Surprisingly, it seems that the transportation of the pellets throughout this process only contribute to a very small proportion of the supply chain emissions.
In just under two hours an entire freight-train’s worth of wood pellets goes up in smoke, and whilst it may seem that this is contributing to deforestation, it is actually incentivising landowners to maintain and improve their forests to use for biomass, rather than using the land for other ventures.
According to Drax, moving from coal to biomass has greatly decreased the plant’s CO2 emissions by over 80% since 2012.
These calculations rest on a couple of key assumptions:
The carbon released when wood pellets are burned is recaptured instantly by new growth
The biomass being burned is waste that would have released carbon dioxide naturally when it rotted down.
But are those assumptions correct?
Carbon Debt Payback
Biomass supporters claim that when forests are harvested sustainably, and the timber industry thinnings are used as fuel, the smokestack emissions are cancelled out by the carbon absorbed by forest regrowth.
However, some scientists say that this carbon accounting simply doesn’t add up.
“Wood bioenergy can only reduce atmospheric CO2 gradually over time, and only if harvesting the wood to supply the biofuel induces additional growth of the forests that would not have occurred otherwise,”
says John Sterman, an expert on complex systems at Massachusetts Institute of Technology (MIT) in the US.
The time needed for the regrowth to mop up the additional CO2 is known as the “carbon debt payback” time. This is regularly disputed.
Even if biomass energy isn’t 100% carbon neutral, there may still be a place for it in the energy mix.
Currently, around two-thirds of renewable energy in Denmark is provided by biomass. It plays a critical role in district heating, particularly when the wind fails to blow.
In 2018 it was calculated that the carbon debt and payback time for a Combined Heat & Power Generation Plant in Denmark was paid back after just one year, and that after 12 years greenhouse-gas emissions were halved relative to continued coal combustion.
These numbers are vastly different to the 40+ years of payback time which were estimated for the process used by plants similar to Drax.
In this Danish study, the plant burns wood chips rather than pellets, which reduces processing energy.
The wood is sourced locally from mixed forests in a cold temperate region, which have different growing characteristics from trees in warm temperate regions.
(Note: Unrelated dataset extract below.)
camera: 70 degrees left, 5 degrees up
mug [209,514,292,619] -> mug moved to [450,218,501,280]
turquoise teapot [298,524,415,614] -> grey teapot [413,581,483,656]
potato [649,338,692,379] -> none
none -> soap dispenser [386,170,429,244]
The energy it produces is maximized, producing both heat for local houses and electricity.
Getting More out of Biomass
Simon McQueen Mason, a biologist from the University of York, UK, thinks that just burning biomass is missing a trick.
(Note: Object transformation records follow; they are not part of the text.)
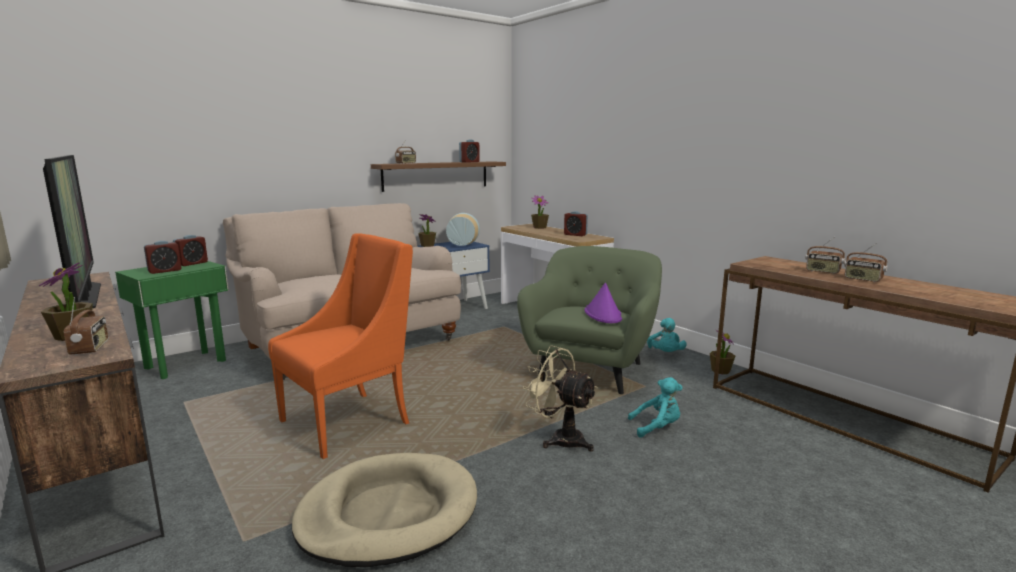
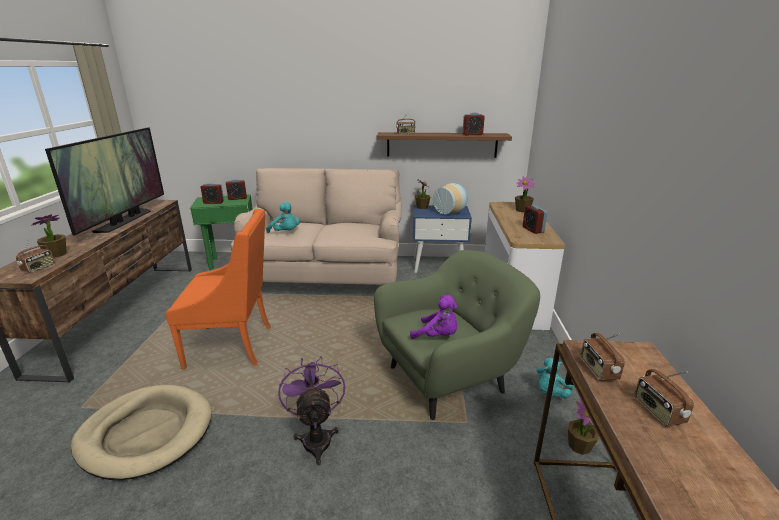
camera: 40 degrees right, 10 degrees up
beige fan [523,345,598,451] -> purple fan [279,356,345,466]
purple hat [585,283,622,323] -> purple plush toy [410,295,457,339]
turquoise plush toy [628,377,683,438] -> turquoise plush toy moved to [266,202,300,233]
radio [844,243,888,282] -> radio moved to [581,333,625,381]

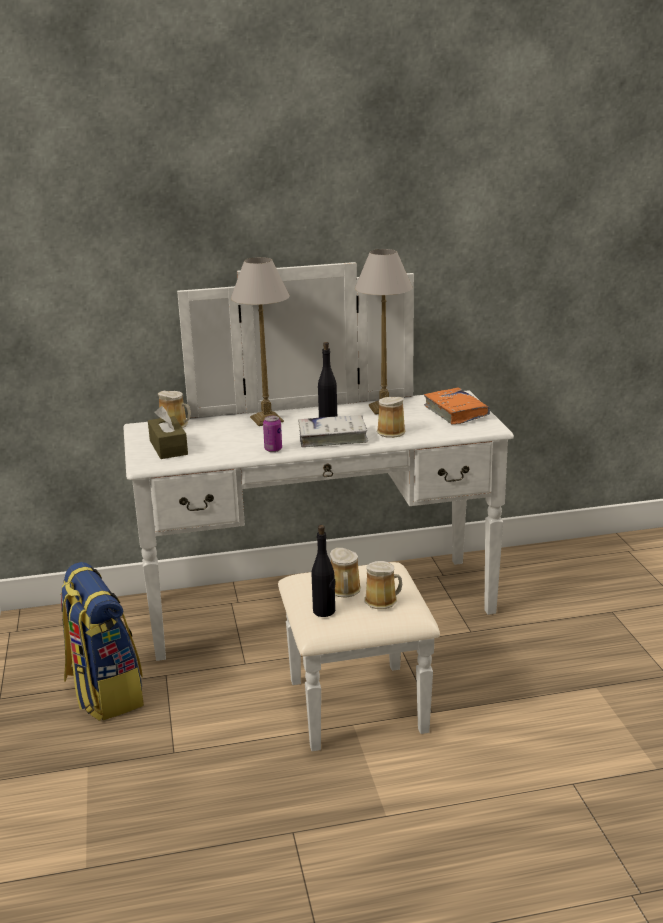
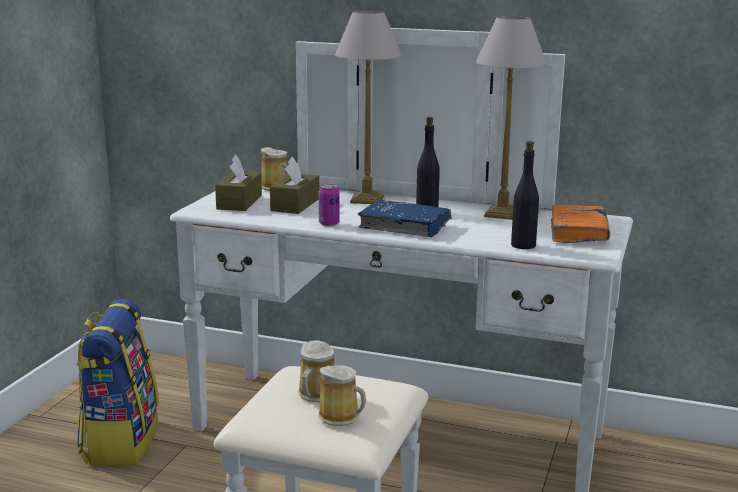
camera: 30 degrees right, 5 degrees down
white book [298,415,368,447] -> blue book [358,199,452,237]
black bottle [312,525,336,617] -> black bottle moved to [511,141,539,249]
mug [377,397,406,438] -> none
none -> brown tissue box [270,157,319,214]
“Just using it to generate heat and electricity seems like a waste of a really good resource.”
Instead, McQueen Mason is investigating ways of making gas and liquid fuel from biomass.
The intention is to get micro-organisms and bacteria to munch their way through wood material, and then in turn, collect the resulting gas and liquid produced as the bugs digest the biomass.
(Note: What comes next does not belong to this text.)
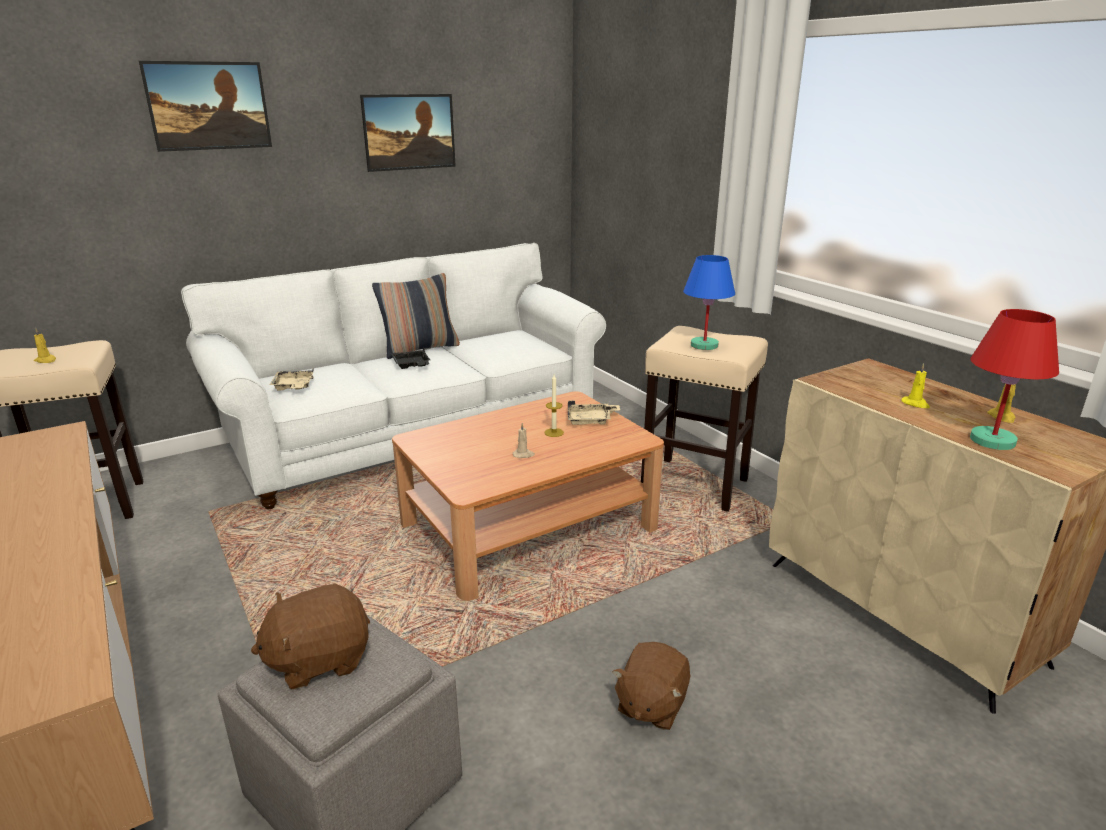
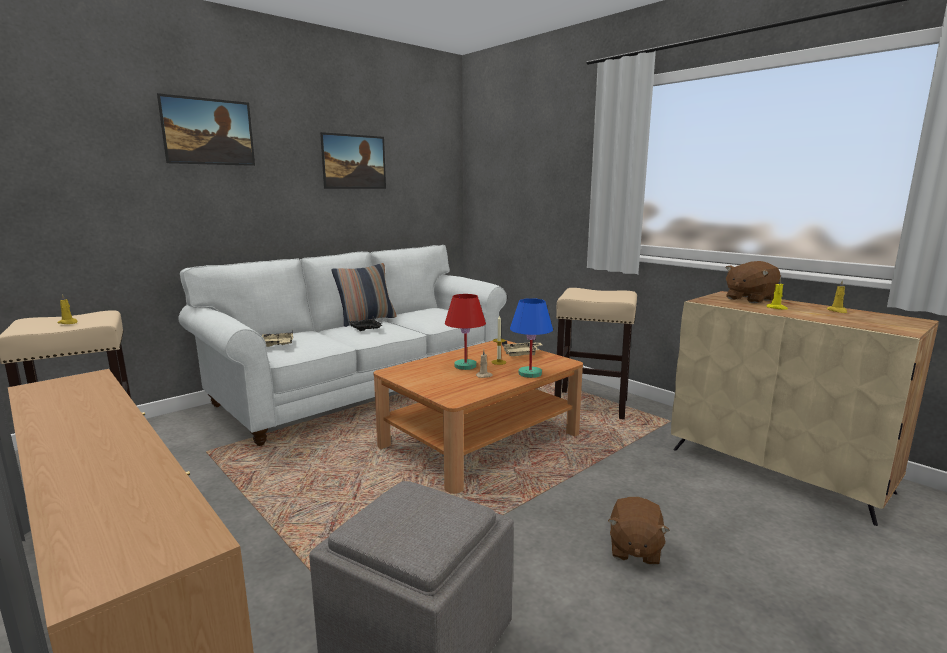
camera: 10 degrees left, 10 degrees down
brown plush toy [251,584,370,690] -> brown plush toy moved to [725,261,781,303]
blue table lamp [683,255,735,350] -> blue table lamp moved to [510,298,553,378]
red table lamp [970,309,1059,450] -> red table lamp moved to [445,294,486,370]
Pilot plants using sugar cane residue are already proving promising and could provide a solution, but currently burning it is providing governments with a quick-fix way to reduce emissions.
Despite the smoke coming out of the boiler chimney at Drax, the EU’s classification of biomass as a renewable form of energy enables the UK to ignore the carbon dioxide being produced here, on the assumption that it will be mopped up by the trees on the other side of the ocean.
Making use of this form of carbon “loan” has played a key role in reducing reported emissions across the EU.
Even if living trees can soak up these carbon-dioxide emissions, there is a danger due to the fact that regrowth is not a certainty. The forest land may be converted to other uses (e.g. Pasture, agricultural land or development).
This does not even take into account the risks from forest wildfire, insect damage, disease and other ecological stresses, including climate change itself which may limit or prevent regrowth.
This could result in the biomass carbon debt never being re-paid.